Collected data:
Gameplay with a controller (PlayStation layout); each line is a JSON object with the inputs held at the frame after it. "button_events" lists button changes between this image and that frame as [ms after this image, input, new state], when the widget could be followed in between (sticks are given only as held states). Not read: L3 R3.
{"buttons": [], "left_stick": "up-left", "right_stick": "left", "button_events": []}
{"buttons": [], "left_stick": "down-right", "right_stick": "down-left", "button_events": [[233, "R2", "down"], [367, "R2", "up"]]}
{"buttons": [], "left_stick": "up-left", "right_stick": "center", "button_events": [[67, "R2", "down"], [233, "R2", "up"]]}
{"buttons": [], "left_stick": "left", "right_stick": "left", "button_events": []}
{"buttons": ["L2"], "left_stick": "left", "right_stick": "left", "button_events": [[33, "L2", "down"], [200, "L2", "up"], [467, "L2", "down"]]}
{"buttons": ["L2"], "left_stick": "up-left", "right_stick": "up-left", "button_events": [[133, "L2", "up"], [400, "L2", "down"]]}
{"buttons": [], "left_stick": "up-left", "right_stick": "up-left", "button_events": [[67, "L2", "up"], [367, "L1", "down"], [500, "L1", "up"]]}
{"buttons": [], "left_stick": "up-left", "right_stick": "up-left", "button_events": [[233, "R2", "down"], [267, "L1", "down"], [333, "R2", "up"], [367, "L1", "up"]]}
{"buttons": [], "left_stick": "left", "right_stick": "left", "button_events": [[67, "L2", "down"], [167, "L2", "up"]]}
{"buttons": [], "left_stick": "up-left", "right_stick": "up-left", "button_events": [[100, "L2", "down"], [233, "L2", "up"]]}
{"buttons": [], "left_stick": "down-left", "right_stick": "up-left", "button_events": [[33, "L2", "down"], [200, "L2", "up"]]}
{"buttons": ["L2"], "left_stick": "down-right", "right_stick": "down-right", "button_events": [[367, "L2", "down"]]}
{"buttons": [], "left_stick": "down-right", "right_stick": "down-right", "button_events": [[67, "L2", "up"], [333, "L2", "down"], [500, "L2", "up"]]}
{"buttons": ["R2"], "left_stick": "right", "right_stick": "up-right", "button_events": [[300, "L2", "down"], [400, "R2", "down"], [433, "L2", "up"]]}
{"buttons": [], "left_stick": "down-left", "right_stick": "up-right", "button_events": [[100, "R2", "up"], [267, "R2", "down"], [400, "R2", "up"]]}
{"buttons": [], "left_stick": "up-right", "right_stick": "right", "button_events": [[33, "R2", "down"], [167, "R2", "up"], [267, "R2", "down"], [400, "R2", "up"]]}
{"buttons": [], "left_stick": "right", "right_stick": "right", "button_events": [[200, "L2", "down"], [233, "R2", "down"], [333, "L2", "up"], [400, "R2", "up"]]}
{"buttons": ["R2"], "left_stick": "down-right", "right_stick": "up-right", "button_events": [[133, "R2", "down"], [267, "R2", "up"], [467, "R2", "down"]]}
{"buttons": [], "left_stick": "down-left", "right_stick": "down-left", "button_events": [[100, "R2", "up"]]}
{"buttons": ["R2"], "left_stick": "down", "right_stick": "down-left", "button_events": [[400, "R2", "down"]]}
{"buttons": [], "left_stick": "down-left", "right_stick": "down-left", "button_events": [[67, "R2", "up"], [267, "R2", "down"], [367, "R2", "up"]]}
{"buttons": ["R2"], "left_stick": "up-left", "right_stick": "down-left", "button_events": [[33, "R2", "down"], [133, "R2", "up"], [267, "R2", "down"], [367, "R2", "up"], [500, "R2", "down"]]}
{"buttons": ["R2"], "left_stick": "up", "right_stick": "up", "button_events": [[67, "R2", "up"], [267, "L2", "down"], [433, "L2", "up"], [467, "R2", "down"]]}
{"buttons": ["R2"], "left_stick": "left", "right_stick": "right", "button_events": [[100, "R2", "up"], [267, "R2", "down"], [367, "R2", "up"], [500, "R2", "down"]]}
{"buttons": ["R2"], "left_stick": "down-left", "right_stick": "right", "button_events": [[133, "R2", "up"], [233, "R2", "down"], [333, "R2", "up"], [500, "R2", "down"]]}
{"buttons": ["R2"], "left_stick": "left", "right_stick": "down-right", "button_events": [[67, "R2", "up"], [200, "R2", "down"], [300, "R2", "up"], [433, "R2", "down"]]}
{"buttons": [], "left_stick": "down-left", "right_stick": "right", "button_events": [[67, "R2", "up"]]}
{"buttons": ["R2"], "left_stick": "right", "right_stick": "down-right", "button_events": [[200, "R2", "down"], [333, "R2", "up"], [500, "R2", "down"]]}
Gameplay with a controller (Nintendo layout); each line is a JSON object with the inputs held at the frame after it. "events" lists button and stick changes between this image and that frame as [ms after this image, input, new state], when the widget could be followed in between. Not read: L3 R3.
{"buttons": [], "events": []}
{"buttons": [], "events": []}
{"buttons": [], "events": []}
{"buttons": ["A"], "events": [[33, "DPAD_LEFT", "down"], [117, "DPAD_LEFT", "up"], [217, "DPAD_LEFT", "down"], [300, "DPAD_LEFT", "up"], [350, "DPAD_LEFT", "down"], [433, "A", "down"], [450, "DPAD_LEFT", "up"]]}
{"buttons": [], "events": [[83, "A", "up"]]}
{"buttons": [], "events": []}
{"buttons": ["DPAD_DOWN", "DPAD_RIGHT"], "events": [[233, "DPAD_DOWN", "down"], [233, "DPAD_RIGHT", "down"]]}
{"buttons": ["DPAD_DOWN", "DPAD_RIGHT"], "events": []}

§ **What the task requires**
Pull every line containing "input" out of the records.

§ **Answer space**
Gameplay with a controller (PlayStation layout); each line is a JSON object with the inputs held at the frame after it. "button_events" lists button changes between this image and that frame as [ms after this image, input, new state], when the widget could be followed in between (sticks are given only as held states). Not read: L3 R3.
Gameplay with a controller (Nintendo layout); each line is a JSON object with the inputs held at the frame after it. "events" lists button and stick changes between this image and that frame as [ms after this image, input, new state], when the widget could be followed in between. Not read: L3 R3.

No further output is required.